The team conducted its medical and fitness testing at Air Canada Centre in the morning and was scheduled to fly to St. John's, Nfld. to start training camp in the afternoon, but that flight was cancelled due to air travel restrictions. The team was literally in a holding pattern trying to figure out where to go next.
However, it wasn't the activities of the team that were of greatest concern but rather numerous family members and friends of the players who are in the States.
"It's pretty scary and everything else is trivial," said Shayne Corson. "Everything else is not important. A lot of guys are just in shock. I still can't believe it can happen. It was like watching a movie. All of us have thoughts and prayers with the people down in the States."
While talking of family, Corson has his own relative on the team, brother-in-law Darcy Tucker.
"I think our families now may worry any time we're on the road," said Tucker. "The number one priority is family. It's more scary than anything that something like this can happen. Hopefully everything will be alright."
In a great crisis like this, NHL players become ever the more like regular folk who sit in shock at the horrors in front of them.
"It's hard to believe. We've just all been glued to the TV," said Curtis Joseph. "We're supposed to be having our medical and fitness testing but every time you turn around there is more stuff on the TV. It's a sad day."
With air transport shut down the Leafs travel schedule was still not known after all the players were done their testing.
"I wouldn't want to be flying today. Personally, I think we'd want to wait," added Joseph. "But we're anxious to get back to work at camp and get ready for the season."
Some players with international backgrounds had different perspectives on the situation. Robert Reichel had just flown in to Toronto last night and would have thought twice to make such a trip in the aftermath of the disaster. Mikael Renberg's family is in Sweden and even though they are an ocean away he still feared for their safety.
"I talked to my family back home but they're safe in Sweden," he said. "And everybody here is kind of shocked. I can't believe this can happen. There's a lot of bad people out there. I guess that's all you can say."

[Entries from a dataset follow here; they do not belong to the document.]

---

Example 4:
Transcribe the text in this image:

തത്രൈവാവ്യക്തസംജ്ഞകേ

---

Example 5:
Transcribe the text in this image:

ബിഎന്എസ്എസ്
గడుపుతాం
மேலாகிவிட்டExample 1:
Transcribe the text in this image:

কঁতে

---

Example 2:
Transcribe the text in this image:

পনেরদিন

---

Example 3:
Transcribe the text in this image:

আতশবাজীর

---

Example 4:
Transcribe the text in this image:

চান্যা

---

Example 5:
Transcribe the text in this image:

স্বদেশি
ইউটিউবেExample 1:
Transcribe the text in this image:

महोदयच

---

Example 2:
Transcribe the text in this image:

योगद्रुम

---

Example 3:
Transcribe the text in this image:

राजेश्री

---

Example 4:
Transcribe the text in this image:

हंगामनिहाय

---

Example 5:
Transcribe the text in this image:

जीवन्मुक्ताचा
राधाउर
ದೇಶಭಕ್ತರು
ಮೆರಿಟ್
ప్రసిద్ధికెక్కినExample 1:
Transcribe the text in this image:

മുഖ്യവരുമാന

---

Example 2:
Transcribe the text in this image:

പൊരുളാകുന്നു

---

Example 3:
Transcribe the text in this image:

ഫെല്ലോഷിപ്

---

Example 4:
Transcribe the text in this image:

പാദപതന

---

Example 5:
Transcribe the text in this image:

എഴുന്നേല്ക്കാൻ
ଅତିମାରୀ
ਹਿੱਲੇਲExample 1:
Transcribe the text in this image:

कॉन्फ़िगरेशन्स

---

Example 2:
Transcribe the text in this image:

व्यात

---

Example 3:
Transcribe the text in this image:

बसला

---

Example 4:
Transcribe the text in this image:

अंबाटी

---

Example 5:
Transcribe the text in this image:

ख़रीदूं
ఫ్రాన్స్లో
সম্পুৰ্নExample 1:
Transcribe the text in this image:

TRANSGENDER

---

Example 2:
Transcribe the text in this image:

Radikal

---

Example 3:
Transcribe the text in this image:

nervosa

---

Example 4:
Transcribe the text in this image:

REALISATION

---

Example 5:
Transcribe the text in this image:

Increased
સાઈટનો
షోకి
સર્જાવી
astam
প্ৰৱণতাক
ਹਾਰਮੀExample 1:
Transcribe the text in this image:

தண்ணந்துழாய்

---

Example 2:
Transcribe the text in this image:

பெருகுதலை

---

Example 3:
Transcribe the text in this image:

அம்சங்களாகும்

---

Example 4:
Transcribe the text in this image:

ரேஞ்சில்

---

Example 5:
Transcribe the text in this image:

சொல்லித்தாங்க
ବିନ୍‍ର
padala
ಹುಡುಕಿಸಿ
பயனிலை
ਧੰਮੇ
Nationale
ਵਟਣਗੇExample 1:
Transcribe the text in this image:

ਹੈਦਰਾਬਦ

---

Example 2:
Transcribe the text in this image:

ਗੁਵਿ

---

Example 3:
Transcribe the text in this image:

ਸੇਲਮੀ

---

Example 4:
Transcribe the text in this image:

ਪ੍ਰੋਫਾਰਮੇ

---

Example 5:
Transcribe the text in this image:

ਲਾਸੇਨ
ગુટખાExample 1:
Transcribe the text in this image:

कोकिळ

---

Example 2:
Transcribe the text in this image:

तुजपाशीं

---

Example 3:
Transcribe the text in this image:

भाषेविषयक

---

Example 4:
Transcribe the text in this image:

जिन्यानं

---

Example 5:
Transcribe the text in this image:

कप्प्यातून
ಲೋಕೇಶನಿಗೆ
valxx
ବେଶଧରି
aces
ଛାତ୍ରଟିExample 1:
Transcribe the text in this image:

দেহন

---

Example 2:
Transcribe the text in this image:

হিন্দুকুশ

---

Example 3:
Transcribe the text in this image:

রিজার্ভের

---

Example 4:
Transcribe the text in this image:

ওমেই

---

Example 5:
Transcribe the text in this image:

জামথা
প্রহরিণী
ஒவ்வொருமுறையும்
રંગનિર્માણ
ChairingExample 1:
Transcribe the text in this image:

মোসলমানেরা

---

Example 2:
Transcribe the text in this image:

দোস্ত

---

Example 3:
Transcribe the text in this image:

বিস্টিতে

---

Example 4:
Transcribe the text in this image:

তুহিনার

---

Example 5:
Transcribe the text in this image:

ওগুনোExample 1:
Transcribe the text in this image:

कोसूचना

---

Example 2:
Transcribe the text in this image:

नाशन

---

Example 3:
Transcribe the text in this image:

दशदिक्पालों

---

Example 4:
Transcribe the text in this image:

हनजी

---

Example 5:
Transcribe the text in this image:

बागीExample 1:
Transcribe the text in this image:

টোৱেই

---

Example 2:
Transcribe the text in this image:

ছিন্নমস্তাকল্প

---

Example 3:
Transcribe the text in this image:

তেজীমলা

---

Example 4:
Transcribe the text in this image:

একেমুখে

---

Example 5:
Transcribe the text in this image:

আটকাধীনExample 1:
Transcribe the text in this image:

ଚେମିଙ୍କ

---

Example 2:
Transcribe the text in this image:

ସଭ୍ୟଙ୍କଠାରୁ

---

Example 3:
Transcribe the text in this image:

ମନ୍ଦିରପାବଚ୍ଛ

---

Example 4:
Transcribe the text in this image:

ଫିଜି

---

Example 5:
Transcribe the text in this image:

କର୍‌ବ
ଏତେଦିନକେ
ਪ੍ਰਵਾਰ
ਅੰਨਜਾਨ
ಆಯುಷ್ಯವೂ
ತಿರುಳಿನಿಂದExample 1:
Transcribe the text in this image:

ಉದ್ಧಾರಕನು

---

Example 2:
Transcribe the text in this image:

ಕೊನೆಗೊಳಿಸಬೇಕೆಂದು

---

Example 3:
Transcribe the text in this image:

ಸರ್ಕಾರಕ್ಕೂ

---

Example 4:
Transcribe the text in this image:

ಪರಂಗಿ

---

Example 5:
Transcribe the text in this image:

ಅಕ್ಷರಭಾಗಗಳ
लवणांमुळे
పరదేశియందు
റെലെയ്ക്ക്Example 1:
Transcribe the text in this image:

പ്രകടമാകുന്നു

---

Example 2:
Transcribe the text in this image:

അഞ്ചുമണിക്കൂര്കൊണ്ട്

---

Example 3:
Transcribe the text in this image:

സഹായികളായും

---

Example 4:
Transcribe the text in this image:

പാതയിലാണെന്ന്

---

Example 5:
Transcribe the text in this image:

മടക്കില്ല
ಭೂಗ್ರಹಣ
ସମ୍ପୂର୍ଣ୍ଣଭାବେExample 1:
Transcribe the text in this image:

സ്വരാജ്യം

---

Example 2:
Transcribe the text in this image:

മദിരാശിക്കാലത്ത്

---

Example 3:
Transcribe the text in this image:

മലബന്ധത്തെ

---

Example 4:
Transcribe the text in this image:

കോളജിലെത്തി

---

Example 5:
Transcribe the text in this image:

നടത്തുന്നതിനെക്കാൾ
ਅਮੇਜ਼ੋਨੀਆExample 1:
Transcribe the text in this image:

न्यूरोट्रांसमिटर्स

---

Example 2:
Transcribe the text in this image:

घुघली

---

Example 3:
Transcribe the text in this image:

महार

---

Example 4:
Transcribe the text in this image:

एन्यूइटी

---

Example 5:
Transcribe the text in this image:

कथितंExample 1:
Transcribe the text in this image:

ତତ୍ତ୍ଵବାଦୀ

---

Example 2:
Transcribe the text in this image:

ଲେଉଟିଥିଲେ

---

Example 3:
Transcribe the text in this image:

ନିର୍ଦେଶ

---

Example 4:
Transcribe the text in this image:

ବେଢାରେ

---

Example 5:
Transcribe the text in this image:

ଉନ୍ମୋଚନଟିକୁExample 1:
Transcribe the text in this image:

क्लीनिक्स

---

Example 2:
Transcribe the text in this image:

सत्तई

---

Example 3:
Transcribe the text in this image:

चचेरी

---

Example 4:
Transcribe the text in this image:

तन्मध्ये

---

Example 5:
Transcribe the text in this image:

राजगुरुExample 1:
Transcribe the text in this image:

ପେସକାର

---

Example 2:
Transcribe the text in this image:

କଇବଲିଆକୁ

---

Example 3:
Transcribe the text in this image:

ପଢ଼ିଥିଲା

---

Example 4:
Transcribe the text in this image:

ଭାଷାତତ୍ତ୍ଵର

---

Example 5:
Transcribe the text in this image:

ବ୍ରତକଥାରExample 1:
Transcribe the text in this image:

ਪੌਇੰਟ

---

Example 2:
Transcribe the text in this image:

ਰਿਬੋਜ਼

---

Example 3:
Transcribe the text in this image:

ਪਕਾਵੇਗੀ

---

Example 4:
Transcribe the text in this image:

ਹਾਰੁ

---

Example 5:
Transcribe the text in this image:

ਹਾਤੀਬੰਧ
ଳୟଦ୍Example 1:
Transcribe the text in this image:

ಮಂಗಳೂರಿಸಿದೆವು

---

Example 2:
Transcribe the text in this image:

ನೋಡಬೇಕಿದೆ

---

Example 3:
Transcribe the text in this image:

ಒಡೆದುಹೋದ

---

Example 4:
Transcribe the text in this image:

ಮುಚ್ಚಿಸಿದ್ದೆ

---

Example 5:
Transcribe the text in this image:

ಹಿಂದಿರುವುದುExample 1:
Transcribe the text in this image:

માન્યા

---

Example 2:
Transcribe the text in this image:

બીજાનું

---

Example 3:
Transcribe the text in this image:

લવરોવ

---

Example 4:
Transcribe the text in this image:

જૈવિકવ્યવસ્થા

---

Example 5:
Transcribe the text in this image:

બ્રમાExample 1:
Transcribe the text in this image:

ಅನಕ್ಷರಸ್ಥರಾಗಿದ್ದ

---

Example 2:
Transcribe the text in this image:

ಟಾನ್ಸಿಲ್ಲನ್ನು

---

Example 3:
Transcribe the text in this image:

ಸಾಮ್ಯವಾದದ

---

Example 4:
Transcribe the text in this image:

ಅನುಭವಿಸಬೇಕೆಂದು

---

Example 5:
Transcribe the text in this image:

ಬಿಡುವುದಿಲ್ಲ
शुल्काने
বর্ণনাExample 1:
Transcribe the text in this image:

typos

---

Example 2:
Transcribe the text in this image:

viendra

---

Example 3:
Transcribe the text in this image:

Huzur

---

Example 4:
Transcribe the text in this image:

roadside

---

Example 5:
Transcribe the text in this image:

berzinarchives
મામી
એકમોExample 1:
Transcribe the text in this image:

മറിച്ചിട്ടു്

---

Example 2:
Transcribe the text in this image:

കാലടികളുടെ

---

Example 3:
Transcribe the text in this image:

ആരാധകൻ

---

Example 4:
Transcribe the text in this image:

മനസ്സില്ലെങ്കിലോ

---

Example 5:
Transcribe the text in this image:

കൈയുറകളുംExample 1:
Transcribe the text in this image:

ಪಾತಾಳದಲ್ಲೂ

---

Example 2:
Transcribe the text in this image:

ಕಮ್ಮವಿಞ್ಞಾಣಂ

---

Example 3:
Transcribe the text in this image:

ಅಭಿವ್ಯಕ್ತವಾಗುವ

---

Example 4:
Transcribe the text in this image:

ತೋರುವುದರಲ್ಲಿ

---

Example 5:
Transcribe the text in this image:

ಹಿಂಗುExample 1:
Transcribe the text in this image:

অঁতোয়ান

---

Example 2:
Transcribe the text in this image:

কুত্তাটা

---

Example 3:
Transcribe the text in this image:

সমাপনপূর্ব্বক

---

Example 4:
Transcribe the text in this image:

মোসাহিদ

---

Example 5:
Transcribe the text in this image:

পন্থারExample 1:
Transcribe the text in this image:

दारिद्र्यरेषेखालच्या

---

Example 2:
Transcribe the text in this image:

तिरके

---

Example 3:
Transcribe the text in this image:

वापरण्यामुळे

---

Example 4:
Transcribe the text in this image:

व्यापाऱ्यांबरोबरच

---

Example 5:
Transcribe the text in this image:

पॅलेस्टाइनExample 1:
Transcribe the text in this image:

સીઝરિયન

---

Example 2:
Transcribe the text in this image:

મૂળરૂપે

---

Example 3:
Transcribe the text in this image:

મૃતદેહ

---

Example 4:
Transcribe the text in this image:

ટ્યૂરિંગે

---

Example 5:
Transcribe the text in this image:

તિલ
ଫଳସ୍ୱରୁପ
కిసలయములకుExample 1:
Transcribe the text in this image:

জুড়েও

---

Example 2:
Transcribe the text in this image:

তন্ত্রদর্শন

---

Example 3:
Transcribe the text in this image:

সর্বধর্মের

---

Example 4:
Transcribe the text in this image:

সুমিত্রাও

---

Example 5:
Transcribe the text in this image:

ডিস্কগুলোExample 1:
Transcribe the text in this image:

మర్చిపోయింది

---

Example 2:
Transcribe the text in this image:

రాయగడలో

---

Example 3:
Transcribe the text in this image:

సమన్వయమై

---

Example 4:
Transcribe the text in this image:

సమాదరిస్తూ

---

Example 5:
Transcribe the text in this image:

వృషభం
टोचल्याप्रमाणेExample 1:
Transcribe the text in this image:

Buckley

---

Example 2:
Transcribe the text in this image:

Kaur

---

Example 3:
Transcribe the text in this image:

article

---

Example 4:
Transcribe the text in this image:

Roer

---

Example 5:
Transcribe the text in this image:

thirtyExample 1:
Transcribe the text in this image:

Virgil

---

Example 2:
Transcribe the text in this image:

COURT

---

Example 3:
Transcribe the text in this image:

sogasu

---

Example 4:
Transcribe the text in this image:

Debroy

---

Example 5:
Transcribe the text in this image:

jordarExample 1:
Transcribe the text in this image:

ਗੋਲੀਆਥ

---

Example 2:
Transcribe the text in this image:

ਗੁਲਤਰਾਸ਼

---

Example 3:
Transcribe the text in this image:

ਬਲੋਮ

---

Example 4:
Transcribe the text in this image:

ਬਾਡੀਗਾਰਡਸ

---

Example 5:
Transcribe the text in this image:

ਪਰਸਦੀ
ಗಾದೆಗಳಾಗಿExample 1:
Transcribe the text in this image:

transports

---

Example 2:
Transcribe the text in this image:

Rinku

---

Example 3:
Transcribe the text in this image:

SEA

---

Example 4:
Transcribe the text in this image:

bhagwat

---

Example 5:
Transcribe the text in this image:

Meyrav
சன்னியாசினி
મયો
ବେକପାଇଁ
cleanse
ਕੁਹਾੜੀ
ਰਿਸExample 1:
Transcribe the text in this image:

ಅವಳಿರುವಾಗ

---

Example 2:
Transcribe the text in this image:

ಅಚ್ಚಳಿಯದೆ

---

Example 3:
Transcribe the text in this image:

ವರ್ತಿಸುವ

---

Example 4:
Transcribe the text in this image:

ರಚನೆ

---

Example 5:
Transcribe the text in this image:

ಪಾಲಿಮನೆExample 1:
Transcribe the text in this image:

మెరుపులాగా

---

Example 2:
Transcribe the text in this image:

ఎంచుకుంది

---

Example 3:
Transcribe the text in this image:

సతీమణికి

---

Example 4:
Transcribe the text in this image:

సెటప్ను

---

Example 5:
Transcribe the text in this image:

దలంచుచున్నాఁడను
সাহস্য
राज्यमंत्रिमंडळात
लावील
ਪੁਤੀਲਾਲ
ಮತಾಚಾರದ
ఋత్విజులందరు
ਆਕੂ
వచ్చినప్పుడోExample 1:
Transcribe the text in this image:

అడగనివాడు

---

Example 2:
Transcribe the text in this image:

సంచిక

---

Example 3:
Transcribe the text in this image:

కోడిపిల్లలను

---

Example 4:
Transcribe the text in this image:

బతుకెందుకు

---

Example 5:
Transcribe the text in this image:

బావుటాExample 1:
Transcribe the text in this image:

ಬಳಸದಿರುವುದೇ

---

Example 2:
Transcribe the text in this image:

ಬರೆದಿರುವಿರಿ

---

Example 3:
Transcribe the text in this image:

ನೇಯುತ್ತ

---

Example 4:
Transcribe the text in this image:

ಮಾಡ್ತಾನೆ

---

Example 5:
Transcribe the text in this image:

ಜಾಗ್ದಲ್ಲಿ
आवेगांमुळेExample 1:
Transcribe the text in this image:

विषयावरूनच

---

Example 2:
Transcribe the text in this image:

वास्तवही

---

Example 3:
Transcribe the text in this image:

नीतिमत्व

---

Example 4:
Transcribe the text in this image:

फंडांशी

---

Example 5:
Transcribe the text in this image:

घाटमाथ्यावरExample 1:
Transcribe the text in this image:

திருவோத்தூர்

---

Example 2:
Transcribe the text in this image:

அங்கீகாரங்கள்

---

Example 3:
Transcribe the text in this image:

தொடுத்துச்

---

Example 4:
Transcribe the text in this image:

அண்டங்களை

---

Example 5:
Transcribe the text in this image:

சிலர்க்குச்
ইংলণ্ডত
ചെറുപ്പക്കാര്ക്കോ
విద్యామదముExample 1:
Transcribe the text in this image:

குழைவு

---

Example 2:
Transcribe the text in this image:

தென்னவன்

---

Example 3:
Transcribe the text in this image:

If the Leafs decide to commence training camp in Toronto some players will find it difficult to get ready since their equipment was sent early to St. John's.
"Some players have their practice gear and some have their game uniforms," said team spokesman Pat Park. "But we're making contingency plans to skate in Toronto tomorrow."
As difficult as it could be, some players thoughts returned to work on the ice and the effects of the day's tragedies on the team itself.
"Some younger guys were supposed to head out earlier today but they weren't allowed to leave," said Tucker. "Training camp is short this year and there is less chance for people to show what they've got."
But the images shown across television screens will linger for everyone, including those who play games for a living.
"We all feel for what's going on and maybe we're not quite as focussed as we should be, but we do have jobs to do," Corson said somberly.
Those jobs allow fans to get away from the realities of everyday life, realities that were more grim today than ever before.